# Salary and cost of living



## fab (Apr 10, 2010)

Hi everybody,

I got sponsored from a company located in the greater Boston area ( H-1B visa ). 
I understand my wife will get an H4 visa, therefore she won't be able to work.
We do not have kids.

I plan to live outside the city as the office is close to the intersection I93 / I95. 
Can you give me an idea of the salary needed for 2 people, a 1br apartment rent, 1 compact car? We live a quite life and we would look for a safe residential neighborhood.
Could the North Shore be an option or the traffic is awful?

Thank you


----------



## Squirrel14# (Apr 26, 2014)

In the Greater Boston area, $1000 up US dollars is probably what you are looking at for rent for a 1 bedroom in the North Shore. The traffic is that area tends to be quite slow during rush hour, I would recommend you live close to work.


----------



## Bevdeforges (Nov 16, 2007)

I93 and I95 intersect in two locations - one north and one south of the city. I assume you mean the north intersection, which would put you in the Stoneham, Wakefield, Burlington area. 

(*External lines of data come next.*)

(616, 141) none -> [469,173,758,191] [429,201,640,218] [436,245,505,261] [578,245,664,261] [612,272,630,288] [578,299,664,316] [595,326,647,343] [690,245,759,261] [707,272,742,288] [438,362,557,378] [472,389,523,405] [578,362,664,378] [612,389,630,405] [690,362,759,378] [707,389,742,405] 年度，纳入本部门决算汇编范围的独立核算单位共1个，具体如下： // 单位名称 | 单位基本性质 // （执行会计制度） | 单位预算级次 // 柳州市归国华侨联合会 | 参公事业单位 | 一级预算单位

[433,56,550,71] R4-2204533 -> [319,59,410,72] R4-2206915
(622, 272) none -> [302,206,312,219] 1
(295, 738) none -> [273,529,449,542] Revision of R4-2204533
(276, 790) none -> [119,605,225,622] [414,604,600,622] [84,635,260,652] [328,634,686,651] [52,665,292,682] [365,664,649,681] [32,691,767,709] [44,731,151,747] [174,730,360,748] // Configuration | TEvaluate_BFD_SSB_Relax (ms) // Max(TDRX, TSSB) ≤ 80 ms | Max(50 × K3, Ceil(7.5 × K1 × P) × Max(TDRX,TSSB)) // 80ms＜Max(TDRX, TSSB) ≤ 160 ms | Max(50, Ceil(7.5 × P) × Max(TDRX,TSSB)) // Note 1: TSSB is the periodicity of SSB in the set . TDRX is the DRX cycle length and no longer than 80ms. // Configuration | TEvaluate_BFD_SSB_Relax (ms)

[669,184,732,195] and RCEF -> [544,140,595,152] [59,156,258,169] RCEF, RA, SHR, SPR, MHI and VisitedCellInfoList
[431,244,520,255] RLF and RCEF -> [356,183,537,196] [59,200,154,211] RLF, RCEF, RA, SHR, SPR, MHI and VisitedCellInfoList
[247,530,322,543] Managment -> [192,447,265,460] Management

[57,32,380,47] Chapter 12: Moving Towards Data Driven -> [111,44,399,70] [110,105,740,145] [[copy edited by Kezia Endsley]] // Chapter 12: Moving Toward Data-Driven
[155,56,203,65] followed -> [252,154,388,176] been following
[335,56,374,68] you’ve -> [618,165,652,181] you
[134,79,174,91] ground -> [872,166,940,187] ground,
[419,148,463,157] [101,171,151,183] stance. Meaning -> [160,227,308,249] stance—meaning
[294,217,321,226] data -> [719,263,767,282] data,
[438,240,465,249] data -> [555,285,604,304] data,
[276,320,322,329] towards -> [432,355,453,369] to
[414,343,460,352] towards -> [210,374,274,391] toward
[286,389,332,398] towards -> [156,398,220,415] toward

With any kind of luck, you should be able to find a place to live where you could avoid having to use the main highways (I95/128 and I93) to get to work. The North Shore has some lovely communities, but the traffic at rush hours can be fierce if you have to use Route 128. Still, once you get to know the area, there are lots of back roads and alternative routes. 

Take a look at Boston.com to collect general information about the area (including ads for properties to rent).
Cheers,
Bev


----------